▶ Exercise description
Reproduce the entries from their first line up to and including the line with "2、基于浏览器的端口扫描可使". Leave out everything after it.

▶ Record excerpts
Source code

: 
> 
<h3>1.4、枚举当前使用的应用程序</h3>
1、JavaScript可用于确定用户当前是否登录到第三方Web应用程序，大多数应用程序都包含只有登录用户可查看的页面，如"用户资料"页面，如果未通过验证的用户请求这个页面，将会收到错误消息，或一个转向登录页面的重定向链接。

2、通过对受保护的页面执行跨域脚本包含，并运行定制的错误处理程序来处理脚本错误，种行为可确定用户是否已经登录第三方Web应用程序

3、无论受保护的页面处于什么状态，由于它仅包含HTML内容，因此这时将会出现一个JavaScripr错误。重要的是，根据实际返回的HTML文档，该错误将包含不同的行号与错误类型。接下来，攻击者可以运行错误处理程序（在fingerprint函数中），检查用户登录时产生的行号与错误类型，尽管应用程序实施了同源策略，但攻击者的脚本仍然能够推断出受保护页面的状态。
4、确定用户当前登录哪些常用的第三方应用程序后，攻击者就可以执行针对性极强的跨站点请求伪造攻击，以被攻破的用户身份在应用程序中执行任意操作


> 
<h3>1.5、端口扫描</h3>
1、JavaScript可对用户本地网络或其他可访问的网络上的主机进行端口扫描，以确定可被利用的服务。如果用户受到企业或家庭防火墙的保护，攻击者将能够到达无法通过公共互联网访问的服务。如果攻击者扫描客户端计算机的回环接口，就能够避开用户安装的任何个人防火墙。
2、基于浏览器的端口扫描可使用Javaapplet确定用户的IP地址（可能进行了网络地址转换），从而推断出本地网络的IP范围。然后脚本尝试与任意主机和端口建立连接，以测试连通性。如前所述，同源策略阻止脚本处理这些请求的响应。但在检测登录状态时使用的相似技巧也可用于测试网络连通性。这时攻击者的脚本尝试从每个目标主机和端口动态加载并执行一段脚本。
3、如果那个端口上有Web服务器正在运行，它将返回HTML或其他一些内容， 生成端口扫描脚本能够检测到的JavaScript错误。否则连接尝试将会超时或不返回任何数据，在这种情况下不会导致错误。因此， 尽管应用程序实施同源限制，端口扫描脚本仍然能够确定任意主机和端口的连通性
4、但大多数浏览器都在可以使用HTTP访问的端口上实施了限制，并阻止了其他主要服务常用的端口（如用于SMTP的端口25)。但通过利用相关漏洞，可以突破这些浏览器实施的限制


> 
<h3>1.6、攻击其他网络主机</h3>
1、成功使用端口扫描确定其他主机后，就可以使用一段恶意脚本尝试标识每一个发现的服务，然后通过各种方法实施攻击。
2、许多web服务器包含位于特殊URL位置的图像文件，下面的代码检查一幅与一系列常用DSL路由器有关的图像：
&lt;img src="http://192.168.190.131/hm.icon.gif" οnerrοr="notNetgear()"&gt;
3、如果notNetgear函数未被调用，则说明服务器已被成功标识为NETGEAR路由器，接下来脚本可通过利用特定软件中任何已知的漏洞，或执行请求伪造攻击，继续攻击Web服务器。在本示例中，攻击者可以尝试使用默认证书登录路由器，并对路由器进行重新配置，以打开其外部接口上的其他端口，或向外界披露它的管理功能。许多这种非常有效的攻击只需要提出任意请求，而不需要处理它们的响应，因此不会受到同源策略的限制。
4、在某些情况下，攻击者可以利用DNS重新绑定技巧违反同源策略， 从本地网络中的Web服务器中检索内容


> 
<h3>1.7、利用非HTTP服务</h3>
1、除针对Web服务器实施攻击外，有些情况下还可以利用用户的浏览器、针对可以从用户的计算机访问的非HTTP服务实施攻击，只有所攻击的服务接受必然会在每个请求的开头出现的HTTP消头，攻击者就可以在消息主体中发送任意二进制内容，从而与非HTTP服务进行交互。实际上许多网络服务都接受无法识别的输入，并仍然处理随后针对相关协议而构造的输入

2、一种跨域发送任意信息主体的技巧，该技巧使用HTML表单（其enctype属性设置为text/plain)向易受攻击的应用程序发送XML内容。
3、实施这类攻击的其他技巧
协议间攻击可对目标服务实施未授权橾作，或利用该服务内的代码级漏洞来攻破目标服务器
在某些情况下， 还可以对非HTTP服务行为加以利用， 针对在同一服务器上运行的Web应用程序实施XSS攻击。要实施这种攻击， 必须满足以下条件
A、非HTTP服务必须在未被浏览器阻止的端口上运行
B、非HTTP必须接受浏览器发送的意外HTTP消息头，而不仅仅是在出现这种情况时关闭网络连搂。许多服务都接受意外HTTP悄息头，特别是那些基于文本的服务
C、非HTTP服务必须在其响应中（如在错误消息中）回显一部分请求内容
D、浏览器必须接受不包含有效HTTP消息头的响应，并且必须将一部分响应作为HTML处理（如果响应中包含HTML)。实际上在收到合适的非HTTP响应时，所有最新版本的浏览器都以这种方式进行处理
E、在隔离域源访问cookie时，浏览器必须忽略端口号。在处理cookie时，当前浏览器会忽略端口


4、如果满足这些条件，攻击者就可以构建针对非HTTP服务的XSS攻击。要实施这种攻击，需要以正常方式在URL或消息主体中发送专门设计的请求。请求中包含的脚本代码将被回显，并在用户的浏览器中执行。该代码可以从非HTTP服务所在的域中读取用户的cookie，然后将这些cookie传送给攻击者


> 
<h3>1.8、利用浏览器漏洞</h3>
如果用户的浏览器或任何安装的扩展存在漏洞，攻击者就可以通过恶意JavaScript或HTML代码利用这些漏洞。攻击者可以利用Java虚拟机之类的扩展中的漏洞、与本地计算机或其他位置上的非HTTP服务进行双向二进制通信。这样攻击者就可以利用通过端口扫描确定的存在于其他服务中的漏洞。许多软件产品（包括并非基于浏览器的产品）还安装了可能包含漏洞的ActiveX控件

▶ Output for this exercise
Source code

: 
> 
<h3>1.4、枚举当前使用的应用程序</h3>
1、JavaScript可用于确定用户当前是否登录到第三方Web应用程序，大多数应用程序都包含只有登录用户可查看的页面，如"用户资料"页面，如果未通过验证的用户请求这个页面，将会收到错误消息，或一个转向登录页面的重定向链接。

2、通过对受保护的页面执行跨域脚本包含，并运行定制的错误处理程序来处理脚本错误，种行为可确定用户是否已经登录第三方Web应用程序

3、无论受保护的页面处于什么状态，由于它仅包含HTML内容，因此这时将会出现一个JavaScripr错误。重要的是，根据实际返回的HTML文档，该错误将包含不同的行号与错误类型。接下来，攻击者可以运行错误处理程序（在fingerprint函数中），检查用户登录时产生的行号与错误类型，尽管应用程序实施了同源策略，但攻击者的脚本仍然能够推断出受保护页面的状态。
4、确定用户当前登录哪些常用的第三方应用程序后，攻击者就可以执行针对性极强的跨站点请求伪造攻击，以被攻破的用户身份在应用程序中执行任意操作


> 
<h3>1.5、端口扫描</h3>
1、JavaScript可对用户本地网络或其他可访问的网络上的主机进行端口扫描，以确定可被利用的服务。如果用户受到企业或家庭防火墙的保护，攻击者将能够到达无法通过公共互联网访问的服务。如果攻击者扫描客户端计算机的回环接口，就能够避开用户安装的任何个人防火墙。
2、基于浏览器的端口扫描可使用Javaapplet确定用户的IP地址（可能进行了网络地址转换），从而推断出本地网络的IP范围。然后脚本尝试与任意主机和端口建立连接，以测试连通性。如前所述，同源策略阻止脚本处理这些请求的响应。但在检测登录状态时使用的相似技巧也可用于测试网络连通性。这时攻击者的脚本尝试从每个目标主机和端口动态加载并执行一段脚本。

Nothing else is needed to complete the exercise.